Scale rocks – especially in our era of big data. Think of all the challenges we face as data-driven and digital marketers – creating a consumer experience, infrastructure, data, analytics, talent, technology, content and strategy – all are just the “joy” of having lots of customers speaking with you! This was the perspective offered by Donald Parsons, Director of Email for Amazon in his keynote to the Mediapost Email Insider Summit this week, where I am honored to have served on the programming committee.
“The challenge of digging through it all, that is the fun of what we do,” Don said. While to the rest of us the task of managing highly targeted and customized email and digital experiences at the scale of Amazon can feel as daunting as building a Byzantine-style cathedral, Don broke down the challenge of having customized customer conversations at large scale into two big categories: Infrastructure and Messaging.
There are real problems with infrastructure as you scale, of course, and Don advises that marketers must ensure they have good internal and external partners. He advised paying particular attention to:
- Cost of storage
- Compexity of data storage
- Rapid growth of processing
- The need for specialists (e.g.: database, data hygeien, cloud marketing, etc.)
DMA would add that data governance and privacy management are also key aspects of scale. As everything gets bigger and faster, the need increases for every data-driven marketer to be the steward for the responsible use of consumer data at your organization.
When executing a messaging strategy at scale, the goal is to use the data you have to create a meaningful dialogue with customers. “Right time, right message, right channel” has become a mantra for every data-driven marketer. We’ve always talked about email marketing being a 1:1 channel, but today, we finally have the technology, automation, analytics capacity, cloud infrastructure and database solutions to handle lots of data and even big data. Amazon is in many ways the bell weather for the rest of the email industry. How many of us have been challenged by someone internally to “just do what Amazon is doing!”
Don makes it sound easy, of course. He mentioned three factors that guide his team’s messaging efforts, Pace (frequency), Cadence (timing and mix) and Conflict.
” The most obvious conflict is the the one between messages,” he said. This is a struggle for all multi-product companies. Let’s say you have five offers, and you know they are all relevant to the customer – so which do you choose or which goes first? “As you scale up,” Don says, “You can’t make any involved decisions, there is no time for a human interaction.
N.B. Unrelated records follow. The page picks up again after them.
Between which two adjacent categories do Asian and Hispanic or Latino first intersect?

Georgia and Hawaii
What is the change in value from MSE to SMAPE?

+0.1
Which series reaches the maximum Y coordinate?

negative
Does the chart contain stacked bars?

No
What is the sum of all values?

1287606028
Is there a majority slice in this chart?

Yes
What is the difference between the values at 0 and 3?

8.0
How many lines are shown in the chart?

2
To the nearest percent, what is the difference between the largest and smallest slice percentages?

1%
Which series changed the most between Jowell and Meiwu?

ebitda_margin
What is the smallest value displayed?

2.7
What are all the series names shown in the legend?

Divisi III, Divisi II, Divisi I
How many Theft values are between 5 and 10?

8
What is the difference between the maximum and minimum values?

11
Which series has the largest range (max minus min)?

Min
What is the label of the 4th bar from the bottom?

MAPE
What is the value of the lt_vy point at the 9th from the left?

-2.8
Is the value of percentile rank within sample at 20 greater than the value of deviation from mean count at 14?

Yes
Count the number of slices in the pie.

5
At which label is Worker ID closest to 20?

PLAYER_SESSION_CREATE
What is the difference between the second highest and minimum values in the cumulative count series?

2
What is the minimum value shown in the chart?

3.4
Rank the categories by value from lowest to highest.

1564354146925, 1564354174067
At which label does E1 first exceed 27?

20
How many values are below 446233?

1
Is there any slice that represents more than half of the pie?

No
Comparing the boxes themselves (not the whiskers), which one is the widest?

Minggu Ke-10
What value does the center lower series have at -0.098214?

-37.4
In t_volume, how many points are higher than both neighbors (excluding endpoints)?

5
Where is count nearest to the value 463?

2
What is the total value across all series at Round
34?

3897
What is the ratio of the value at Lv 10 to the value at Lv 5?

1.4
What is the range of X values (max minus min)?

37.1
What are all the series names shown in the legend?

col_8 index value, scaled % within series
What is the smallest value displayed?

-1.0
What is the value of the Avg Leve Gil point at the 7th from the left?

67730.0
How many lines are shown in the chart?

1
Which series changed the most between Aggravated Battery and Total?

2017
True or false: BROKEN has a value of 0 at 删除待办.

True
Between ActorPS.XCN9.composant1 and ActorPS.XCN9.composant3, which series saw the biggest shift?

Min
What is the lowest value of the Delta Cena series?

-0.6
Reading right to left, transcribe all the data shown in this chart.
So we’ve developed algorithms that help us decide which are based on a balance between value to customer and value to Amazon.”
It was then that Don said something pretty provocative “It’s perfectly okay to bring up in a valued conversation a message that is important to you even if it’s not important to the customer,” he said. As Homer Simpson would say, “Doh?!” Really? We should send messages that are not data-driven as part of a “conversation”?
“There is always value to send something of value, even if you don’t have anything in the behavior or the past history of that customer conversation indicating that the customer WOULD value this thing,” he said. “It’s the one time you break that ‘customer decides’ rule. If the message matters to us and we want the customer to think about it, even if they haven’t yet. So we send it.”
He quickly adds that you also have to listen to the response. “If you discover that they don’t think it’s cool, then stop,” he said. “You will find that this can be be extremely successful – it keeps a randomizing element in your data.
“It can also be very addictive,” he says. “You may have a thousand messages you want to test and you can’t do them all or even do this every week. You have to have some discipline.”
This kind of interruption in a customer conversation can only be done if you have a very strong relationship already. Customers who trust you will tolerate it, Don said.
“How do I know the right time from the wrong time or the right message from the wrong message?” Don said in closing. “Amazon always points to the one thing is the same: That the customer decides. The customer is the only who knows if they are right, if the timing is right, if the offer it right. We always model for customers that look alike and we listen carefully to the response data and all the algorithms we use to give voice to the customer,” he said.